→ Your objective
Could you copy these lines out again, from the very first one through the line containing "பெருமூச்செழுந்தது" with that line included, and leave the pictures out?

→ Provided records
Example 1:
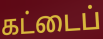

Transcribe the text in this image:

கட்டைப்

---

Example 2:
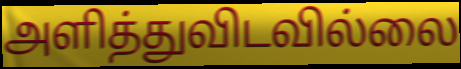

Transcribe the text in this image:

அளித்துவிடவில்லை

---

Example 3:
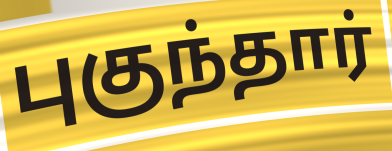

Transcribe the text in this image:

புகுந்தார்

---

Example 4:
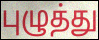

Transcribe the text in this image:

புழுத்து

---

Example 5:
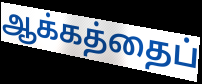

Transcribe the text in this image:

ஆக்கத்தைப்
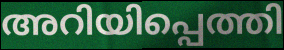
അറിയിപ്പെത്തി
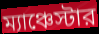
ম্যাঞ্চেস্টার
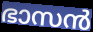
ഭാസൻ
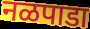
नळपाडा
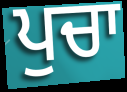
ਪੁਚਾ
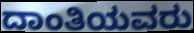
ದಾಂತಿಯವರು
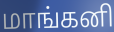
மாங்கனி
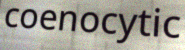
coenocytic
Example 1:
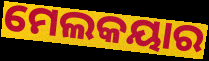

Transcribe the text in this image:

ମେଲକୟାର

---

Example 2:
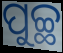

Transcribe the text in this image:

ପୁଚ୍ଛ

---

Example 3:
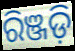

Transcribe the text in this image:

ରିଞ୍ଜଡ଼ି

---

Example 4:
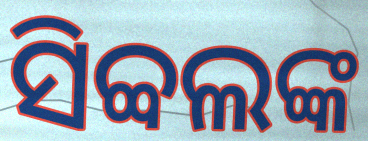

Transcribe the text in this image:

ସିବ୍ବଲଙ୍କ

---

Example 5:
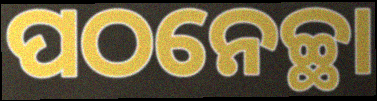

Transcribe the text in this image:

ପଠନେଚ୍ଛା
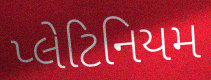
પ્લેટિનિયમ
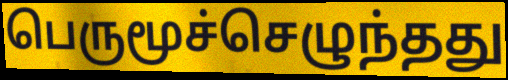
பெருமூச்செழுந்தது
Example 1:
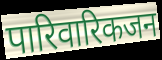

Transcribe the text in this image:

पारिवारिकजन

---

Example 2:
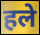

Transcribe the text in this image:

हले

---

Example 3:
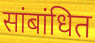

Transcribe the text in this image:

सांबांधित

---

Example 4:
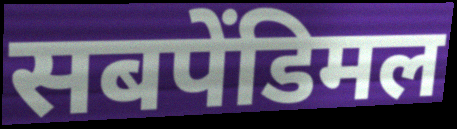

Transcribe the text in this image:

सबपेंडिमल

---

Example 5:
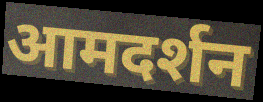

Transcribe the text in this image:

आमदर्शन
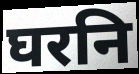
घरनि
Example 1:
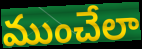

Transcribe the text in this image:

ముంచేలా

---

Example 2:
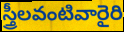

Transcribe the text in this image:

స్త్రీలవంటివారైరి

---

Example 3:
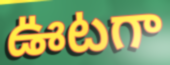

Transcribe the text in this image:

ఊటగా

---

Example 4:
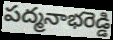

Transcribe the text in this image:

→ Output of the task
Example 1:

Transcribe the text in this image:

கட்டைப்

---

Example 2:

Transcribe the text in this image:

அளித்துவிடவில்லை

---

Example 3:

Transcribe the text in this image:

புகுந்தார்

---

Example 4:

Transcribe the text in this image:

புழுத்து

---

Example 5:

Transcribe the text in this image:

ஆக்கத்தைப்
അറിയിപ്പെത്തി
ম্যাঞ্চেস্টার
ഭാസൻ
नळपाडा
ਪੁਚਾ
ದಾಂತಿಯವರು
மாங்கனி
coenocytic
Example 1:

Transcribe the text in this image:

ମେଲକୟାର

---

Example 2:

Transcribe the text in this image:

ପୁଚ୍ଛ

---

Example 3:

Transcribe the text in this image:

ରିଞ୍ଜଡ଼ି

---

Example 4:

Transcribe the text in this image:

ସିବ୍ବଲଙ୍କ

---

Example 5:

Transcribe the text in this image:

ପଠନେଚ୍ଛା
પ્લેટિનિયમ
பெருமூச்செழுந்தது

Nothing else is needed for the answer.